Who decides when a kid is beyond redemption? Where do you draw the line between misbehavior and criminal behavior? How do you ensure that the decision makers are acting fairly?

I think school officials are tumbling head over heels down that slope at this very minute.

As I said, many of the people who responded to my column appeared to care a great deal about the children placed in their charge.
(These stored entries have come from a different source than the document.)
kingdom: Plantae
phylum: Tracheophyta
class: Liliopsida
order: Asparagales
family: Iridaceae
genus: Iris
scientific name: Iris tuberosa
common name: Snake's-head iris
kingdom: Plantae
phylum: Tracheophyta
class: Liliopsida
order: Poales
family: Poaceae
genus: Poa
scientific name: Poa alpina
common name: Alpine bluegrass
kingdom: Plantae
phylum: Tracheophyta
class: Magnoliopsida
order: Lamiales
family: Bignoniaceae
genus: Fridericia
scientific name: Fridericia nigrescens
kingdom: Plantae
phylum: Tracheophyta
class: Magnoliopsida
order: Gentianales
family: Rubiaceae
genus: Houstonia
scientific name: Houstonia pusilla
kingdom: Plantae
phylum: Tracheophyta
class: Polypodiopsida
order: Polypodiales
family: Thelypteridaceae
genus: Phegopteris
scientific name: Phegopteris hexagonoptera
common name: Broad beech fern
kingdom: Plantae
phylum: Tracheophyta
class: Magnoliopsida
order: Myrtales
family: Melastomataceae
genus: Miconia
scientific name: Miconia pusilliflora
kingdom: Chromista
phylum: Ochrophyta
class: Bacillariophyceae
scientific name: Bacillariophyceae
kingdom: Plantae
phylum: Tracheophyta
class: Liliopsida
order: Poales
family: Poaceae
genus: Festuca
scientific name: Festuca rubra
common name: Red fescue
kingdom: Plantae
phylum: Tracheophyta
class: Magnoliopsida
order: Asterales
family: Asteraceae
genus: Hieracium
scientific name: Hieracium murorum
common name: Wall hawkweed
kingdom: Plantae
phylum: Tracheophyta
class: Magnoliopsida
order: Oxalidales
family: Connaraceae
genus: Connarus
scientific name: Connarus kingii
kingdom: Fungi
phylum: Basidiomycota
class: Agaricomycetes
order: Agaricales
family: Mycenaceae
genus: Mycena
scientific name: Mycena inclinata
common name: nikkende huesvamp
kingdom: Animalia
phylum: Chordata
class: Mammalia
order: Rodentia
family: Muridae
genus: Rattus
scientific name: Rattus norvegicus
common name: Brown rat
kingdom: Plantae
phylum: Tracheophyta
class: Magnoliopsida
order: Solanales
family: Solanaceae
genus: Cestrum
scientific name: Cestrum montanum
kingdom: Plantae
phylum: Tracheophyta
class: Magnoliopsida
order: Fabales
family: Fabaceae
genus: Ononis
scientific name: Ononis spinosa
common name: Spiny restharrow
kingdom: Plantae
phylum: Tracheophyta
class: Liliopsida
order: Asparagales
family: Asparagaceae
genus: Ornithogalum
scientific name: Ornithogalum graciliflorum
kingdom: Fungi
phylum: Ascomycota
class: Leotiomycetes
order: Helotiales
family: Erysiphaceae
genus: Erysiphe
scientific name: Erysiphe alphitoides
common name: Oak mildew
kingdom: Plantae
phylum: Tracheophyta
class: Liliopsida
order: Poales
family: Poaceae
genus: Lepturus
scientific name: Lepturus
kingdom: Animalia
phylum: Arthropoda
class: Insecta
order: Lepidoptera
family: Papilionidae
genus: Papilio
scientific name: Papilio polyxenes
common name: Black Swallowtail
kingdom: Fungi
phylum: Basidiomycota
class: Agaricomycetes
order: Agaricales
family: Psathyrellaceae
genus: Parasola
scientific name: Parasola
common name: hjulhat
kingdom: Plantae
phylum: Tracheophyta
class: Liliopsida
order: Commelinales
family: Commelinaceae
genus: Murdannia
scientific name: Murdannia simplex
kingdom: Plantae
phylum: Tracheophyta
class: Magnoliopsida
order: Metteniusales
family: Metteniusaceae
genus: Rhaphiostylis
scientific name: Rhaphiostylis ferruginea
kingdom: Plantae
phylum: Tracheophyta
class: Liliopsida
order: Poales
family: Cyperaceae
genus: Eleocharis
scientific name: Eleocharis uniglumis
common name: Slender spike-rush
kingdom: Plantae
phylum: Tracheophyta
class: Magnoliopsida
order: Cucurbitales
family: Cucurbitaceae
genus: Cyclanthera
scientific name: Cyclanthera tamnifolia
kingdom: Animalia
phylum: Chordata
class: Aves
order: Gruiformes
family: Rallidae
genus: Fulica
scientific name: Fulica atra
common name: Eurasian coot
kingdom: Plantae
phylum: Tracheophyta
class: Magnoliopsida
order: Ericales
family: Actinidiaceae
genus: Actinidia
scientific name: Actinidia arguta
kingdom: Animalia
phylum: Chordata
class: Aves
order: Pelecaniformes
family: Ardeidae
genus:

They acknowledged that poor administrators might abuse the presence of police by calling upon them inappropriately.

They noted that past superintendents have sent repeated memos warning administrators and teachers against calling police to handle routine disciplinary matters.

But I have to tell you that I received just as many calls from people in the system who seemed to paint all of the children placed in their charge with a broad damning brush.

They described the schools as "out of control," a "war zone" populated by "thugs" with no home training, no values and no respect for authority.

"All of the children?" I asked one teacher.

"Well, most of them, anyway," she answered.

How widespread is that view?

Too widespread.

A couple of years ago, a study by the National Coalition of Advocates for Children found that Baltimore had one of the 10 highest suspension rates in the country.

This year alone, according to officials, police have made over 1,200 arrests in the first five months of the school year.

Now, you must understand that the school police force is a tool to be used to ensure the safety of students and faculty.

But there is very little evidence that the system has used that tool wisely in the past.

And although I do not doubt the good intentions of many in the system, nothing I have heard these past several days convinces me that the system as a whole is capable of using that tool wisely in the future.

I feel for the police officers. I feel even more for the children.